No, I remember this being an ongoing debate on the alt.tv.x-files newsgroup, way back when the show was still good and I still watched it. There was the “freak of the week” camp, and then the “canon” camp, and frequent threads arguing about which was better.
I always preferred the self-contained stories, for the reasons that have already been mentioned – the conspiracy storyline just got too convoluted and nonsensical. With the single stories, you could get a writer who had something to say and give them an hour to say it; treat “The X-Files” as an anthology series and say to hell with continuity. (I’m still a little angry that they ended the episode called “Dod Kalm” with Mulder & Scully rapidly “de-aging” in the last minute or so – the episode had been beautiful up to that point, and it would’ve been just fine if they’d just gone on next episode with no mention of why everything was back to normal.)
Anyway, my point was suposed to be: I still prefer the one-shot episodes, but there was one episode that was absolutely incredible. It was just a freak-of-the-week episode, some random case having absolutely nothing to do with alien abductions or government conspiracies. And it was pretty interesting and engrossing, and then part-way through, BAM! it turned into a conspiracy episode. (IIRC, it was the one about the cattle-ranching town with a local vegan cult). It just worked so well because it made the story suddenly seem to have more impact, and it showed how the series was always willing to break its own formula.
Ah well, it was good for a few years there, anyway.
I’m in the freak of the week camp. I well remember about a decade ago (when the first episodes were aired on UK terrestrial TV) looking forward to the show.
There was nothing like it on TV then. The self contained episodes were tautly written, well shot, well acted and beautifully self contained.
In that no-one really seems satisfied with the way the x-files canon bloated, flopped weakly around and died without wrapping up the multitudinous loose ends, surely its better to remember those early episodes?
O’course the early episodes were screened when I was a student, and were marked by the ceremony of the “x-files joint”, so perhaps my memory is unreliable, due to chemical enhancement. But I gave up the x-files before I gave up the mary jane.

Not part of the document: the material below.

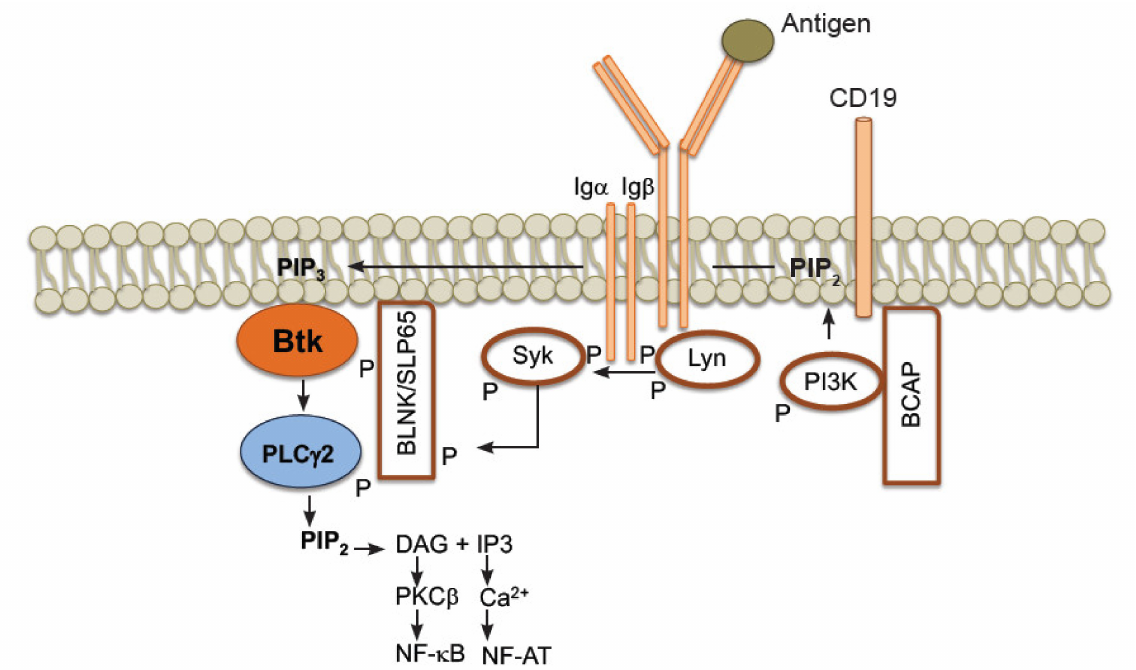
Figure 2. Schematic representation of role of BTK in signaling after antigen binding to the B cell receptor (BCR). Antigen bind- ing triggers a cascade of signaling events, which leads to BTK translocation from the cytosol to the cell membrane through their union to phosphatidylinositol (3,4,5)-trisphosphate (PIP 3 ). BTK phosphorylates phospholipase C gamma 2 (PLC γ 2), cleaves phosphatidylinositol 4,5-bisphosphate (PIP2), and generates two second messengers: inositol 1,4,5-triphosphate (IP3) and diacylglycerol (DAG). This activates pathways, leading to the nuclear factor of activated T cells (NFAT) and nuclear factor kappa B (NFkB). (Figure taken from Rom á n-Garc í a [43], with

As I may have mentioned before on the boards I’m of the opinion that the conspiracy arc *kind of * works if you disregard the last two seasons. So the Samantha Mulder thing is sorted out (albeit bathetically), all the stuff about Scully and religion (which always interested me most) ends with her spawning the new Messiah, the CSM dies in a pleasantly crappy way (chucked downstairs), and the rest… well, I can’t remember the rest. It all kind of peters out.
I never liked the conspiracy eps when they were first on (except for the shipper aspects) but I’m starting to appreciate them more, now. They certainly made no sense but they were cool and exciting.